PROBLEM DESCRIPTION: The output must match the entries below exactly.

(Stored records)
........

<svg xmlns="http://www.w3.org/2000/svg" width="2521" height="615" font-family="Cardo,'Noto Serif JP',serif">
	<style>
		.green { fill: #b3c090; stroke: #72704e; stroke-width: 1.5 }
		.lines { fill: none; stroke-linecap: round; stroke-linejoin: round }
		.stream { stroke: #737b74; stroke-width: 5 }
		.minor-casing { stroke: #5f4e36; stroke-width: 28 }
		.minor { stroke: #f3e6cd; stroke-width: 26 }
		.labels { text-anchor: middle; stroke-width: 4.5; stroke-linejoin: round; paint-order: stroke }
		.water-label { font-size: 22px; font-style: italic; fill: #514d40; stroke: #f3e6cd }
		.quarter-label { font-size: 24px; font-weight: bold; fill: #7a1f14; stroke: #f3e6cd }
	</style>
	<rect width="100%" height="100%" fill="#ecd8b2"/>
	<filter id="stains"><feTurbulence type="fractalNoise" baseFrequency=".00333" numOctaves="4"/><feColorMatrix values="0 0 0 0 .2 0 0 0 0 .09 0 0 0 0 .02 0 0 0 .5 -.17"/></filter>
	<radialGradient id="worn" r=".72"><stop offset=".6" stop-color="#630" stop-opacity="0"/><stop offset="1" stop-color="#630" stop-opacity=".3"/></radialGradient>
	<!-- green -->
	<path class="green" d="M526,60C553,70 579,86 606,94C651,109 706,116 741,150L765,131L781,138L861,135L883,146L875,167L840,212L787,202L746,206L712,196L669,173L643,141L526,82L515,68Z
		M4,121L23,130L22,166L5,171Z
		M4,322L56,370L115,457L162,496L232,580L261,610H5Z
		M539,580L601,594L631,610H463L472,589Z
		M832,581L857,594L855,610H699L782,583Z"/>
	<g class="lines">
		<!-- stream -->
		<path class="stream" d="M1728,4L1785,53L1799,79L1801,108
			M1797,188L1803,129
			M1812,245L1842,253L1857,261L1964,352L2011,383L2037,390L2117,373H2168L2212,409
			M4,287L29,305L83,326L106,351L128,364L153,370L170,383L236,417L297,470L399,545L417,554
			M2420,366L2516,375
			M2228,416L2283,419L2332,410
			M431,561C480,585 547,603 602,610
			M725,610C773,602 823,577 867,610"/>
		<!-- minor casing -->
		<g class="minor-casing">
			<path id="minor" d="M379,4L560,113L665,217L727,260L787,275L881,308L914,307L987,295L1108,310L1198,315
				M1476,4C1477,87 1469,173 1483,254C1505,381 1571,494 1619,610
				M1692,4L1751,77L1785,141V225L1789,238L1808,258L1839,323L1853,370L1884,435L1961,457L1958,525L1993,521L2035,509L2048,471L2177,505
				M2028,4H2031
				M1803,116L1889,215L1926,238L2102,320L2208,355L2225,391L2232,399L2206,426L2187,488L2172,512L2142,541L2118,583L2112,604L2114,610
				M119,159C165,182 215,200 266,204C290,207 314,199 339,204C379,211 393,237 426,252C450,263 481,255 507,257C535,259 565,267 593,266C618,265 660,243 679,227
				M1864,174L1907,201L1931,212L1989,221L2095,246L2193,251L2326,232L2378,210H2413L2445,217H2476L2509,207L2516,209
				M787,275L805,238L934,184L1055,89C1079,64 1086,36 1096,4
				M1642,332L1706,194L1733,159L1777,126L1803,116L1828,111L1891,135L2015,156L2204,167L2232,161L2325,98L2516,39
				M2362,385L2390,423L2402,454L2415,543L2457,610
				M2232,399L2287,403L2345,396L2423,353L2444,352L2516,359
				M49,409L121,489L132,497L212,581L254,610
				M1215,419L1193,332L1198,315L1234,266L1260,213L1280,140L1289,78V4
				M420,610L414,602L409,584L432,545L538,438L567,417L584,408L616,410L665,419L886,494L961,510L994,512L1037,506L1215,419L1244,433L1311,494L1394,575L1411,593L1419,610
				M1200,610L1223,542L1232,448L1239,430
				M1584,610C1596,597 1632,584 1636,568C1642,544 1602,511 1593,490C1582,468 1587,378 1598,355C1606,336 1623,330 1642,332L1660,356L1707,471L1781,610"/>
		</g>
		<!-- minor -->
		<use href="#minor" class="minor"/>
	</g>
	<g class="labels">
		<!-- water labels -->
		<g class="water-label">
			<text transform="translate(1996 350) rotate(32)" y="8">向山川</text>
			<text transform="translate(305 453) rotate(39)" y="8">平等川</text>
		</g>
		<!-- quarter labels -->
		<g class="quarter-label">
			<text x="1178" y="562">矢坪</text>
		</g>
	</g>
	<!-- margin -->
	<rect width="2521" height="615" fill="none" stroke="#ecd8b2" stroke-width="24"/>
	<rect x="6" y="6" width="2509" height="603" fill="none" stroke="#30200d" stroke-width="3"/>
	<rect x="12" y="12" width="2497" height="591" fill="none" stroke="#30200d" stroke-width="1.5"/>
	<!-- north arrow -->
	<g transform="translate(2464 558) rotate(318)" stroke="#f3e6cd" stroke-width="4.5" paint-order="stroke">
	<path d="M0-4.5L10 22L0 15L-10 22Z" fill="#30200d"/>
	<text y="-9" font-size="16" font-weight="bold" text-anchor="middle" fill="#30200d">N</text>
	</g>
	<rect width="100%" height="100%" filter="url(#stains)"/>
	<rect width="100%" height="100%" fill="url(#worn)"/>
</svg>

........

TASK RESPONSE:
<svg xmlns="http://www.w3.org/2000/svg" width="2521" height="615" font-family="Cardo,'Noto Serif JP',serif">
	<style>
		.green { fill: #b3c090; stroke: #72704e; stroke-width: 1.5 }
		.lines { fill: none; stroke-linecap: round; stroke-linejoin: round }
		.stream { stroke: #737b74; stroke-width: 5 }
		.minor-casing { stroke: #5f4e36; stroke-width: 28 }
		.minor { stroke: #f3e6cd; stroke-width: 26 }
		.labels { text-anchor: middle; stroke-width: 4.5; stroke-linejoin: round; paint-order: stroke }
		.water-label { font-size: 22px; font-style: italic; fill: #514d40; stroke: #f3e6cd }
		.quarter-label { font-size: 24px; font-weight: bold; fill: #7a1f14; stroke: #f3e6cd }
	</style>
	<rect width="100%" height="100%" fill="#ecd8b2"/>
	<filter id="stains"><feTurbulence type="fractalNoise" baseFrequency=".00333" numOctaves="4"/><feColorMatrix values="0 0 0 0 .2 0 0 0 0 .09 0 0 0 0 .02 0 0 0 .5 -.17"/></filter>
	<radialGradient id="worn" r=".72"><stop offset=".6" stop-color="#630" stop-opacity="0"/><stop offset="1" stop-color="#630" stop-opacity=".3"/></radialGradient>
	<!-- green -->
	<path class="green" d="M526,60C553,70 579,86 606,94C651,109 706,116 741,150L765,131L781,138L861,135L883,146L875,167L840,212L787,202L746,206L712,196L669,173L643,141L526,82L515,68Z
		M4,121L23,130L22,166L5,171Z
		M4,322L56,370L115,457L162,496L232,580L261,610H5Z
		M539,580L601,594L631,610H463L472,589Z
		M832,581L857,594L855,610H699L782,583Z"/>
	<g class="lines">
		<!-- stream -->
		<path class="stream" d="M1728,4L1785,53L1799,79L1801,108
			M1797,188L1803,129
			M1812,245L1842,253L1857,261L1964,352L2011,383L2037,390L2117,373H2168L2212,409
			M4,287L29,305L83,326L106,351L128,364L153,370L170,383L236,417L297,470L399,545L417,554
			M2420,366L2516,375
			M2228,416L2283,419L2332,410
			M431,561C480,585 547,603 602,610
			M725,610C773,602 823,577 867,610"/>
		<!-- minor casing -->
		<g class="minor-casing">
			<path id="minor" d="M379,4L560,113L665,217L727,260L787,275L881,308L914,307L987,295L1108,310L1198,315
				M1476,4C1477,87 1469,173 1483,254C1505,381 1571,494 1619,610
				M1692,4L1751,77L1785,141V225L1789,238L1808,258L1839,323L1853,370L1884,435L1961,457L1958,525L1993,521L2035,509L2048,471L2177,505
				M2028,4H2031
				M1803,116L1889,215L1926,238L2102,320L2208,355L2225,391L2232,399L2206,426L2187,488L2172,512L2142,541L2118,583L2112,604L2114,610
				M119,159C165,182 215,200 266,204C290,207 314,199 339,204C379,211 393,237 426,252C450,263 481,255 507,257C535,259 565,267 593,266C618,265 660,243 679,227
				M1864,174L1907,201L1931,212L1989,221L2095,246L2193,251L2326,232L2378,210H2413L2445,217H2476L2509,207L2516,209
				M787,275L805,238L934,184L1055,89C1079,64 1086,36 1096,4
				M1642,332L1706,194L1733,159L1777,126L1803,116L1828,111L1891,135L2015,156L2204,167L2232,161L2325,98L2516,39
				M2362,385L2390,423L2402,454L2415,543L2457,610
				M2232,399L2287,403L2345,396L2423,353L2444,352L2516,359
				M49,409L121,489L132,497L212,581L254,610
				M1215,419L1193,332L1198,315L1234,266L1260,213L1280,140L1289,78V4
				M420,610L414,602L409,584L432,545L538,438L567,417L584,408L616,410L665,419L886,494L961,510L994,512L1037,506L1215,419L1244,433L1311,494L1394,575L1411,593L1419,610
				M1200,610L1223,542L1232,448L1239,430
				M1584,610C1596,597 1632,584 1636,568C1642,544 1602,511 1593,490C1582,468 1587,378 1598,355C1606,336 1623,330 1642,332L1660,356L1707,471L1781,610"/>
		</g>
		<!-- minor -->
		<use href="#minor" class="minor"/>
	</g>
	<g class="labels">
		<!-- water labels -->
		<g class="water-label">
			<text transform="translate(1996 350) rotate(32)" y="8">向山川</text>
			<text transform="translate(305 453) rotate(39)" y="8">平等川</text>
		</g>
		<!-- quarter labels -->
		<g class="quarter-label">
			<text x="1178" y="562">矢坪</text>
		</g>
	</g>
	<!-- margin -->
	<rect width="2521" height="615" fill="none" stroke="#ecd8b2" stroke-width="24"/>
	<rect x="6" y="6" width="2509" height="603" fill="none" stroke="#30200d" stroke-width="3"/>
	<rect x="12" y="12" width="2497" height="591" fill="none" stroke="#30200d" stroke-width="1.5"/>
	<!-- north arrow -->
	<g transform="translate(2464 558) rotate(318)" stroke="#f3e6cd" stroke-width="4.5" paint-order="stroke">
	<path d="M0-4.5L10 22L0 15L-10 22Z" fill="#30200d"/>
	<text y="-9" font-size="16" font-weight="bold" text-anchor="middle" fill="#30200d">N</text>
	</g>
	<rect width="100%" height="100%" filter="url(#stains)"/>
	<rect width="100%" height="100%" fill="url(#worn)"/>
</svg>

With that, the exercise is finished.